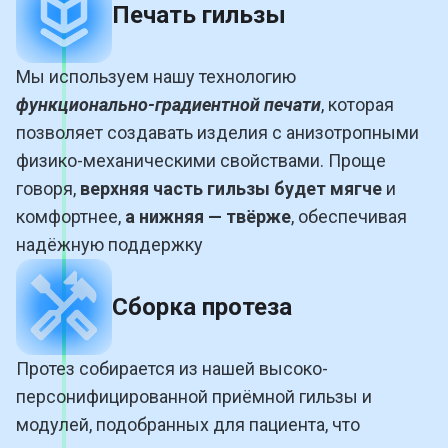
Печать гильзы
Мы используем нашу технологию
функционально-градиентной печати
, которая
позволяет создавать изделия с анизотропными
физико-механическими свойствами. Проще
говоря,
верхняя часть гильзы будет мягче
и
комфортнее,
а нижняя — твёрже
, обеспечивая
надёжную поддержку
Сборка протеза
Протез собирается из нашей высоко-
персонифицированной приёмной гильзы и
модулей, подобранных для пациента, что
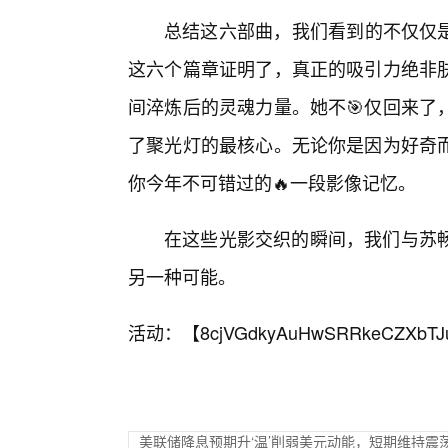
总结这六部曲，我们看到的不仅仅是
这六个篇章证明了，真正的吸引力绝非肤
间淬炼后的灵魂力量。她不🎯仅回来了
了聚光灯的最核心。无论你是因为好奇
你今年不可错过的🔥一段影像记忆。
在这些光影交织的瞬间，我们与苏
另一种可能。
活动：【
8cjVGdkyAuHwSRRkeCZXbTJ
美联储降息预期升‘温’削弱美元动能，短期维持震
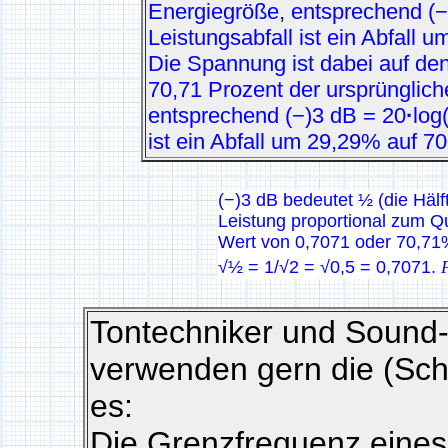
Energiegröße, entsprechend (−
Leistungsabfall ist ein Abfall
Die Spannung ist dabei auf de
70,71 Prozent der ursprünglic
entsprechend (−)3 dB = 20
·
log
ist ein Abfall um 29,29% auf 7
(−)3 dB bedeutet ½ (die Hälft
Leistung proportional zum Qu
Wert von 0,7071 oder 70,71
√½ = 1/√2 = √0,5 = 0,7071.
Tontechniker und Sound
verwenden gern die (Scha
es:
Die Grenzfrequenz eines 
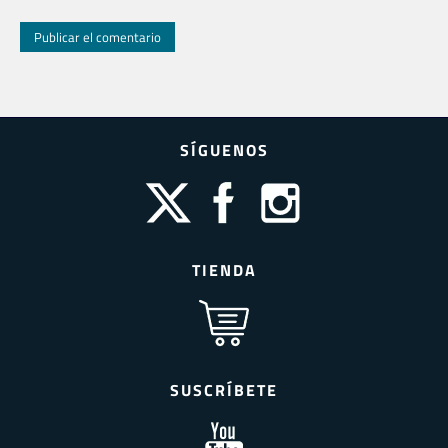
SÍGUENOS
TIENDA
SUSCRÍBETE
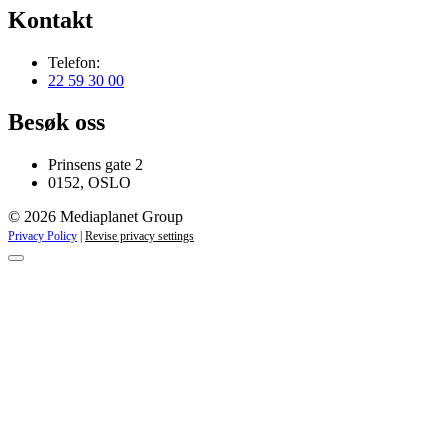
Kontakt
Telefon:
22 59 30 00
Besøk oss
Prinsens gate 2
0152, OSLO
© 2026 Mediaplanet Group
Privacy Policy
|
Revise privacy settings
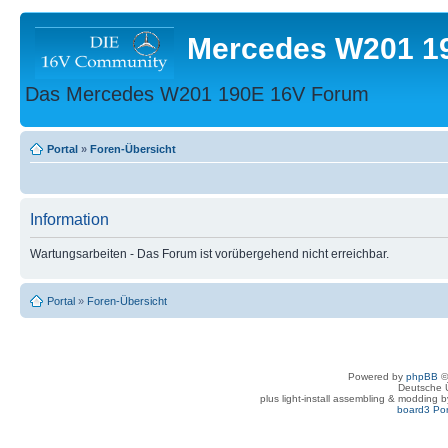
Mercedes W201 1
Das Mercedes W201 190E 16V Forum
Portal
»
Foren-Übersicht
Information
Wartungsarbeiten - Das Forum ist vorübergehend nicht erreichbar.
Portal
»
Foren-Übersicht
Powered by
phpBB
©
Deutsche 
plus light-install assembling & modding 
board3 Por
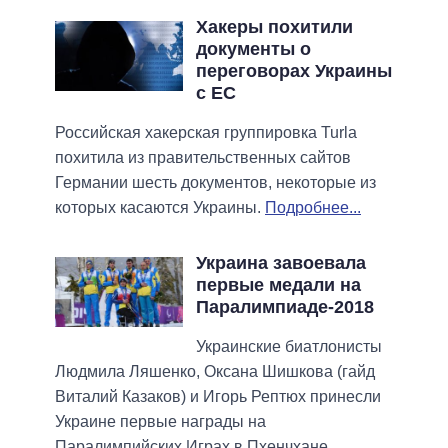
Хакеры похитили
документы о
переговорах Украины
с ЕС
Российская хакерская группировка Turla
похитила из правительственных сайтов
Германии шесть документов, некоторые из
которых касаются Украины.
Подробнее...
Украина завоевала
первые медали на
Паралимпиаде-2018
Украинские биатлонисты
Людмила Ляшенко, Оксана Шишкова (гайд
Виталий Казаков) и Игорь Рептюх принесли
Украине первые награды на
Паралимпийских Играх в Пхенчхане.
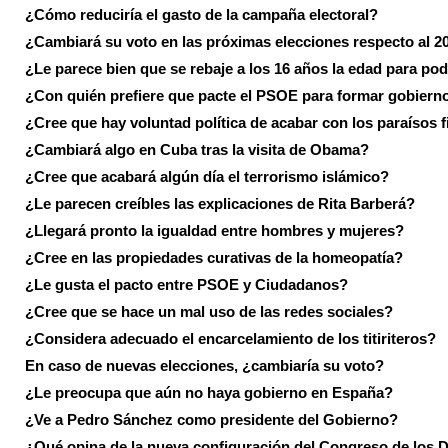
¿Cómo reduciría el gasto de la campaña electoral?
¿Cambiará su voto en las próximas elecciones respecto al 2
¿Le parece bien que se rebaje a los 16 años la edad para pod
¿Con quién prefiere que pacte el PSOE para formar gobiern
¿Cree que hay voluntad política de acabar con los paraísos f
¿Cambiará algo en Cuba tras la visita de Obama?
¿Cree que acabará algún día el terrorismo islámico?
¿Le parecen creíbles las explicaciones de Rita Barberá?
¿Llegará pronto la igualdad entre hombres y mujeres?
¿Cree en las propiedades curativas de la homeopatía?
¿Le gusta el pacto entre PSOE y Ciudadanos?
¿Cree que se hace un mal uso de las redes sociales?
¿Considera adecuado el encarcelamiento de los titiriteros?
En caso de nuevas elecciones, ¿cambiaría su voto?
¿Le preocupa que aún no haya gobierno en España?
¿Ve a Pedro Sánchez como presidente del Gobierno?
¿Qué opina de la nueva configuración del Congreso de los 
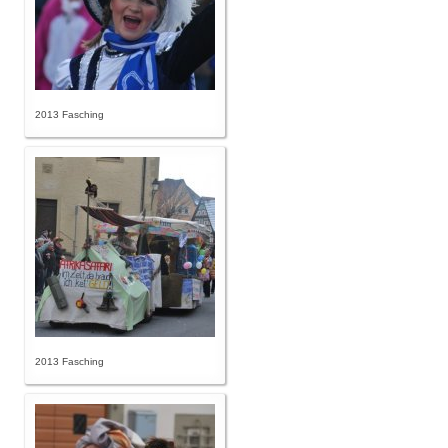
2013 Fasching
2013 Fasching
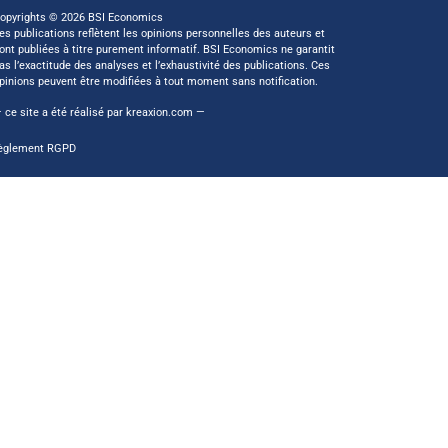
opyrights © 2026 BSI Economics
es publications reflètent les opinions personnelles des auteurs et
ont publiées à titre purement informatif. BSI Economics ne garantit
as l’exactitude des analyses et l’exhaustivité des publications. Ces
pinions peuvent être modifiées à tout moment sans notification.
 ce site a été réalisé par
kreaxion.com
—
èglement RGPD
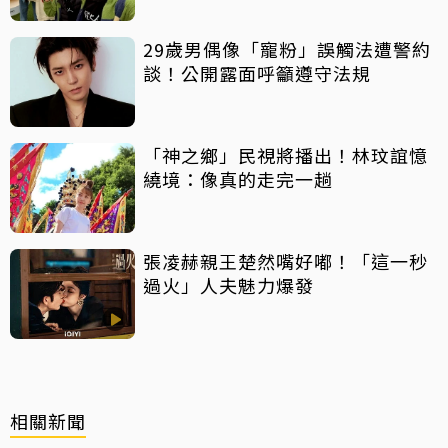
29歲男偶像「寵粉」誤觸法遭警約
談！公開露面呼籲遵守法規
「神之鄉」民視將播出！林玟誼憶
繞境：像真的走完一趟
張凌赫親王楚然嘴好嘟！「這一秒
過火」人夫魅力爆發
相關新聞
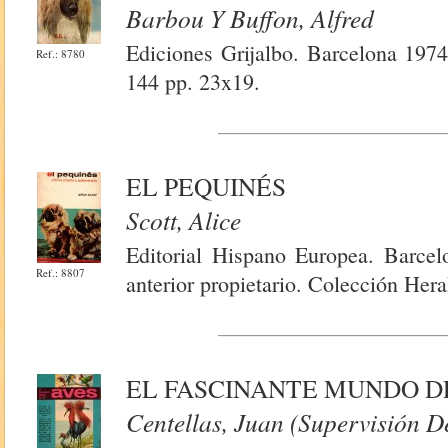
Barbou Y Buffon, Alfred
Ediciones Grijalbo. Barcelona 1974
Ref.: 8780
144 pp. 23x19.
EL PEQUINÉS
Scott, Alice
Editorial Hispano Europea. Barcelo
Ref.: 8807
anterior propietario. Colección Her
EL FASCINANTE MUNDO D
Centellas, Juan (Supervisión D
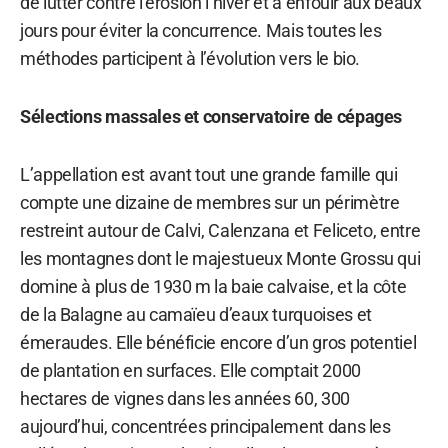
de lutter contre l’érosion l’hiver et à enfouir aux beaux
jours pour éviter la concurrence. Mais toutes les
méthodes participent à l’évolution vers le bio.
Sélections massales et conservatoire de cépages
L’appellation est avant tout une grande famille qui
compte une dizaine de membres sur un périmètre
restreint autour de Calvi, Calenzana et Feliceto, entre
les montagnes dont le majestueux Monte Grossu qui
domine à plus de 1930 m la baie calvaise, et la côte
de la Balagne au camaïeu d’eaux turquoises et
émeraudes. Elle bénéficie encore d’un gros potentiel
de plantation en surfaces. Elle comptait 2000
hectares de vignes dans les années 60, 300
aujourd’hui, concentrées principalement dans les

# Task instructions:
Would you write out exactly the lines above, starting at the line containing "Leistung proportional zum Qu" and stopping after the line containing "Паралимпийских Играх в Пхенчхане."? Omit the pictures.

# Result:
Leistung proportional zum Qu
Wert von 0,7071 oder 70,71
√½ = 1/√2 = √0,5 = 0,7071.
Tontechniker und Sound
verwenden gern die (Scha
es:
Die Grenzfrequenz eines 
SÍGUENOS
TIENDA
SUSCRÍBETE
Kontakt
Telefon:
22 59 30 00
Besøk oss
Prinsens gate 2
0152, OSLO
© 2026 Mediaplanet Group
Privacy Policy
|
Revise privacy settings
Mercedes W201 1
Das Mercedes W201 190E 16V Forum
Portal
»
Foren-Übersicht
Information
Wartungsarbeiten - Das Forum ist vorübergehend nicht erreichbar.
Portal
»
Foren-Übersicht
Powered by
phpBB
©
Deutsche 
plus light-install assembling & modding 
board3 Por
Хакеры похитили
документы о
переговорах Украины
с ЕС
Российская хакерская группировка Turla
похитила из правительственных сайтов
Германии шесть документов, некоторые из
которых касаются Украины.
Подробнее...
Украина завоевала
первые медали на
Паралимпиаде-2018
Украинские биатлонисты
Людмила Ляшенко, Оксана Шишкова (гайд
Виталий Казаков) и Игорь Рептюх принесли
Украине первые награды на
Паралимпийских Играх в Пхенчхане.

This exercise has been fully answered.